== Dataset records ==
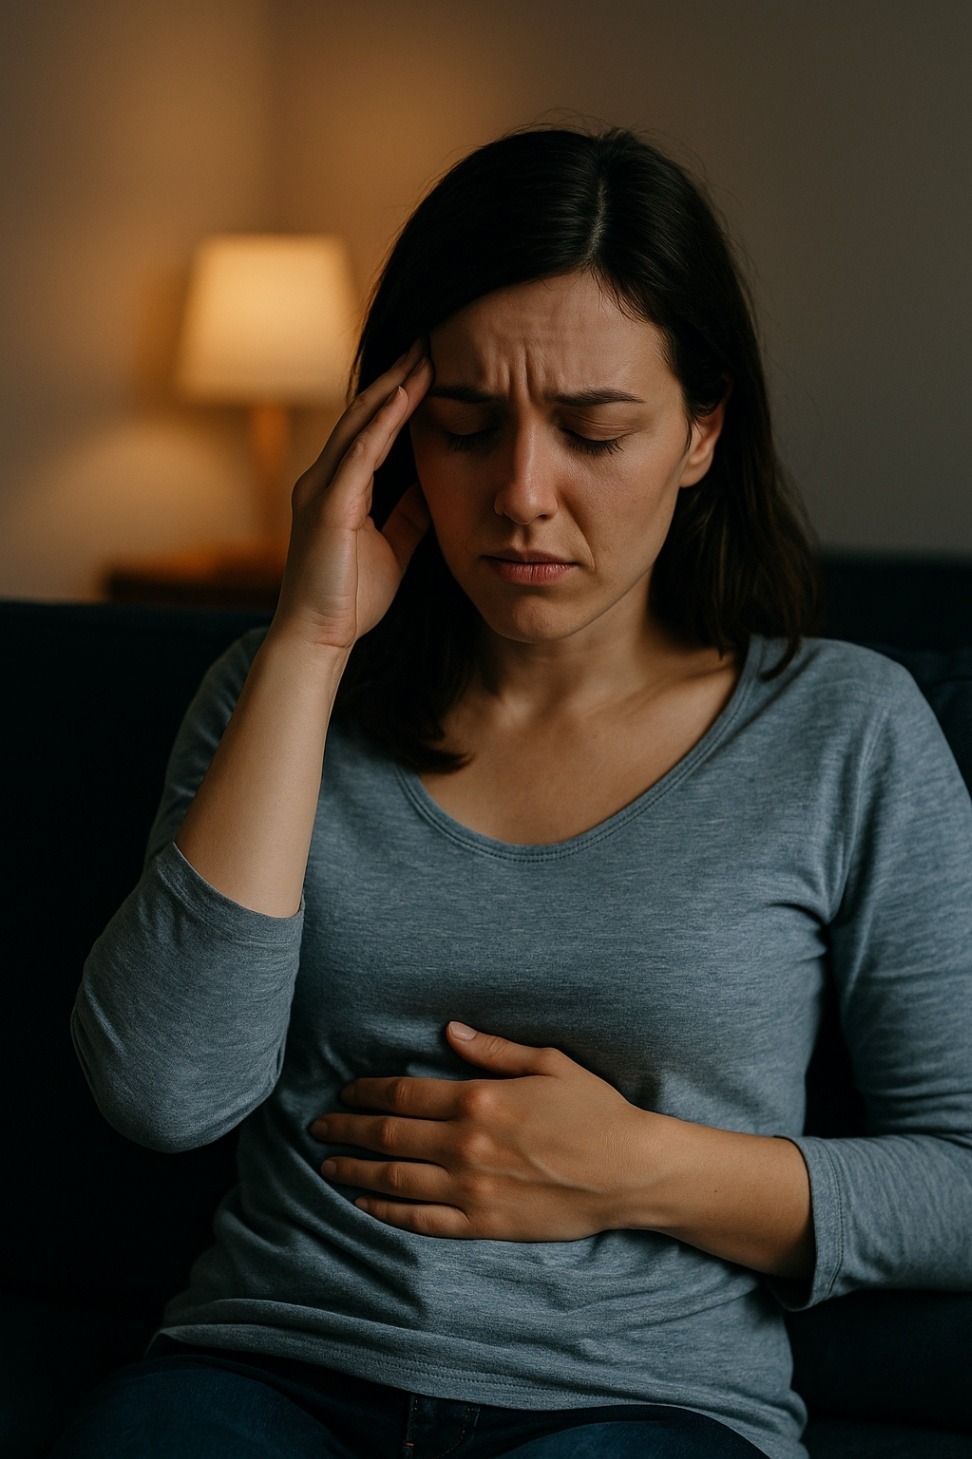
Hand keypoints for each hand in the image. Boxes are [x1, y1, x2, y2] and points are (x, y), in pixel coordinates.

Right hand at [271, 338, 434, 652]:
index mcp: (337, 488)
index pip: (370, 429)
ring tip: (424, 355)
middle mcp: (322, 479)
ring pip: (359, 423)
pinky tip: (406, 396)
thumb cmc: (349, 600)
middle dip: (397, 376)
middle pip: (362, 413)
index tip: (430, 367)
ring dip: (393, 387)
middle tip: (429, 341)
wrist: (317, 637)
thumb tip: (433, 488)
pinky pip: (359, 453)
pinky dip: (383, 422)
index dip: (399, 396)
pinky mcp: (327, 505)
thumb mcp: (393, 548)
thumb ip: (408, 516)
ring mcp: (320, 488)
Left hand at [308, 1023, 651, 1239]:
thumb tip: (449, 1030)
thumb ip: (493, 1049)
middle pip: (388, 1138)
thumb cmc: (596, 1111)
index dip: (367, 1093)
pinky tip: (366, 1205)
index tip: (346, 1092)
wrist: (631, 1171)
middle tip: (319, 1128)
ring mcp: (473, 1190)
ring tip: (329, 1166)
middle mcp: (467, 1145)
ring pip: (395, 1181)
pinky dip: (388, 1212)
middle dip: (347, 1131)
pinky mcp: (485, 1224)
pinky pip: (423, 1221)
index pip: (403, 1095)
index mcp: (479, 1099)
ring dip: (355, 1172)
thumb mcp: (549, 1063)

== What needs to be done ==
Return each line of the data above that includes the word "middle".

== Written answer ==
middle mcp: (322, 479)
middle dip: (397, 376)
middle pip: (362, 413)
middle tip: (429, 341)
middle pip: (388, 1138)
middle tip: (319, 1128)
middle mcp: (467, 1145)
middle dip: (347, 1131)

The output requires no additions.